For me that truth presented itself as a lesson in equality. It came from the heart of my nine year-old brother, when I was six.

We grew up in New Orleans in the early sixties. Our Father was a confirmed racist. So was every adult we knew. Our Father used to say, “It is a scientific fact that the black man is inferior to the white man.” I believed him. He was my Dad.

At the time, the word which today we call the “N” word, was used as frequently and interchangeably as the word “like” is today. I used that word to describe anyone with dark skin. I also used that word to describe my brothers when they were annoying. It was an all-purpose insult for me. But there was particular venom attached to it to describe a black person. It was racism, wrapping its malicious tendrils around my six year-old soul.

My brother Bruce, older by three years, was a golden boy. You know them. Everything is easy for them; academics, athletics, social graces. Adults and children alike are drawn to these golden ones. Bruce was also gifted with uncommon kindness, generosity, and thoughtfulness. Benevolent and talented he was. He grew up in the same environment as I did; yet his thinking reflected wisdom carried in with him from before the womb. How else to explain it?

I was in the third grade when one day in a conversation with Bruce, I spit out insults and poison towards those I called “niggers”. He looked at me; spoke to me in a voice calm and sound- “They’re no different than us. If you cut them, they bleed, their hearts beat just like yours.” I recall looking at his green eyes and knowing this was Truth. Truth given from the heart and mouth of a babe- a nine year-old raised in a nest of race-hatred. There was a fundamental shift in me that day.

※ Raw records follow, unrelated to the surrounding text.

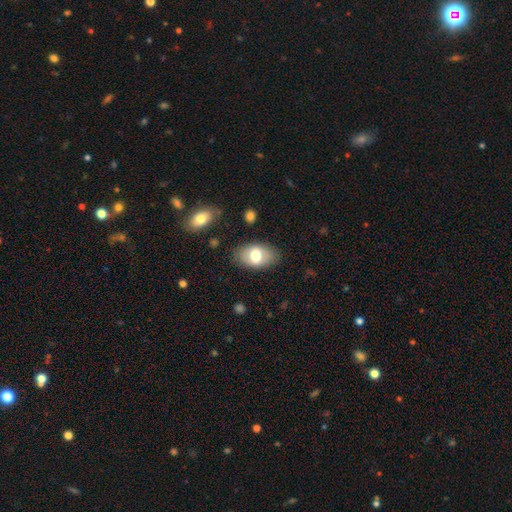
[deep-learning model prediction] smooth_or_featured: smooth (p=0.69) [alt: featured or disk p=0.24]
how_rounded: in between (p=0.91) [alt: round p=0.08]
merging: none (p=0.82) [alt: minor disturbance p=0.13]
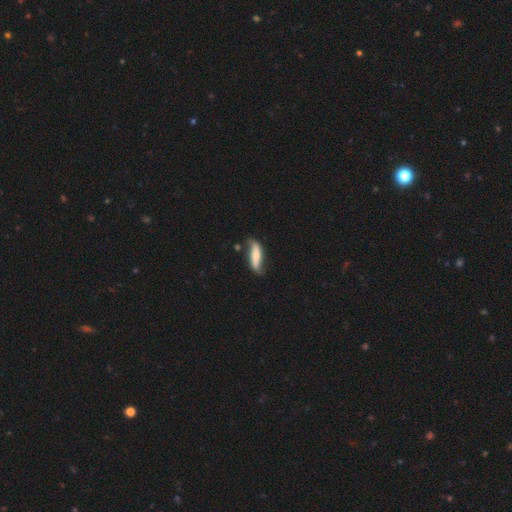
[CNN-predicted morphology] A featured or disk galaxy (52%). Merging: none (59%).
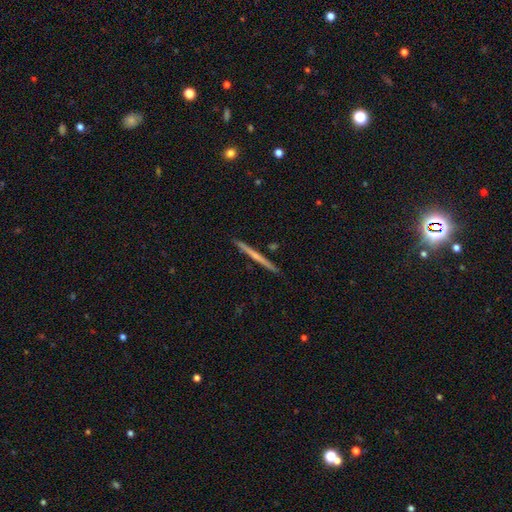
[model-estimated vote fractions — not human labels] smooth-or-featured: featured or disk: 53% | smooth: 41% | star or artifact: 5%
  disk-edge-on: yes: 98% | no: 2%
    edge-on-bulge: none: 82% | rounded: 14% | boxy: 4%
  merging: none: 92% | minor disturbance: 5% | merger: 1% | major disturbance: 1%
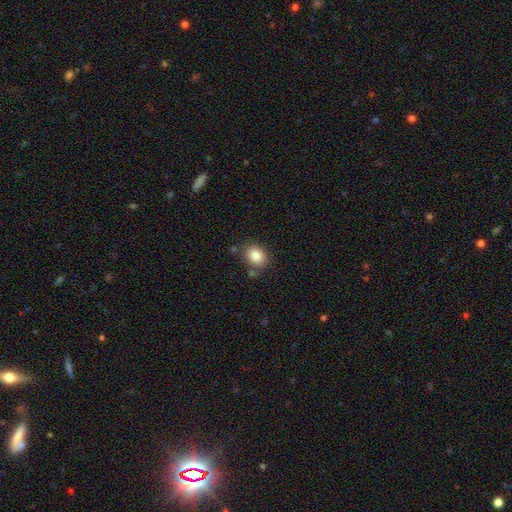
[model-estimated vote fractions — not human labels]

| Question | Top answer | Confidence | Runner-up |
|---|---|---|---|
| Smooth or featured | smooth | 84% | star or artifact (9%) |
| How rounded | in between | 61% | round (38%) |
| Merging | none | 75% | minor disturbance (14%) |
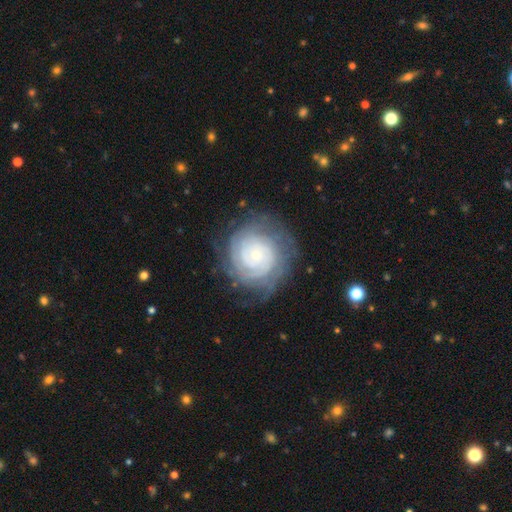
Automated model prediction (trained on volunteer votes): Smooth or featured? Predicted: featured or disk (p=0.79). Edge-on disk? Predicted: no (p=0.98). Bar? Predicted: no (p=0.80). Spiral arms? Predicted: yes (p=0.95). Spiral winding? Predicted: tight (p=0.83). Spiral arm count? Predicted: can't tell (p=0.38). Bulge size? Predicted: small (p=0.82). Merging? Predicted: none (p=0.75).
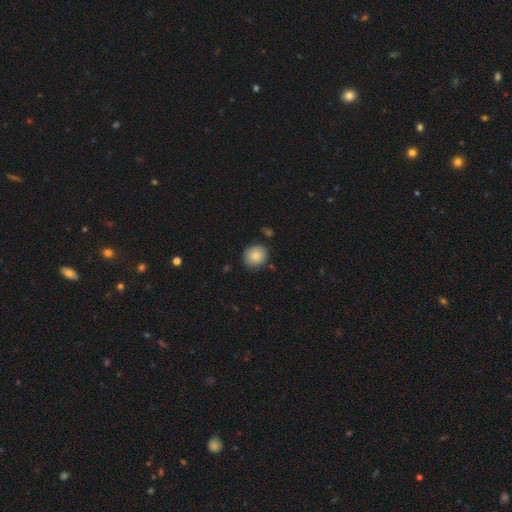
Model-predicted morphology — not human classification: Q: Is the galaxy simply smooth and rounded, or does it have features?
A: smooth — 84%.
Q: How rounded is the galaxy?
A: round — 78%.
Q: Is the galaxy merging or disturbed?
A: none — 83%.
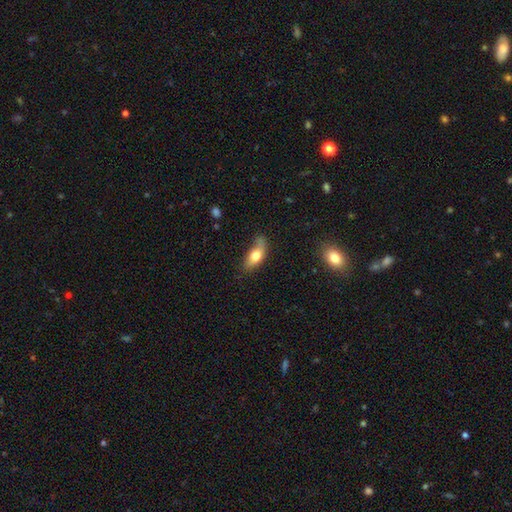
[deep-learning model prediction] Smooth or featured?
  - smooth: 71% *
  - featured or disk: 22%
  - star or artifact: 7%
How rounded?
  - in between: 78% *
  - cigar-shaped: 16%
  - round: 6%
Merging?
  - none: 50% *
  - minor disturbance: 32%
  - major disturbance: 12%
  - merger: 5%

These opportunities can occur at any time in our lives. That’s why it bothers me so much that in our current social and political climate, a person can be haunted, hunted, victimized for something they said or did five, ten, maybe twenty years ago. Aren’t we all capable of this ability take on a truth, carry that truth, reflect that truth in changes in our lives? I’m not defending anyone in particular. I just believe in the fundamental goodness of people who when presented with an absolute truth, can experience a shift in personal pedagogy that results in a life better lived.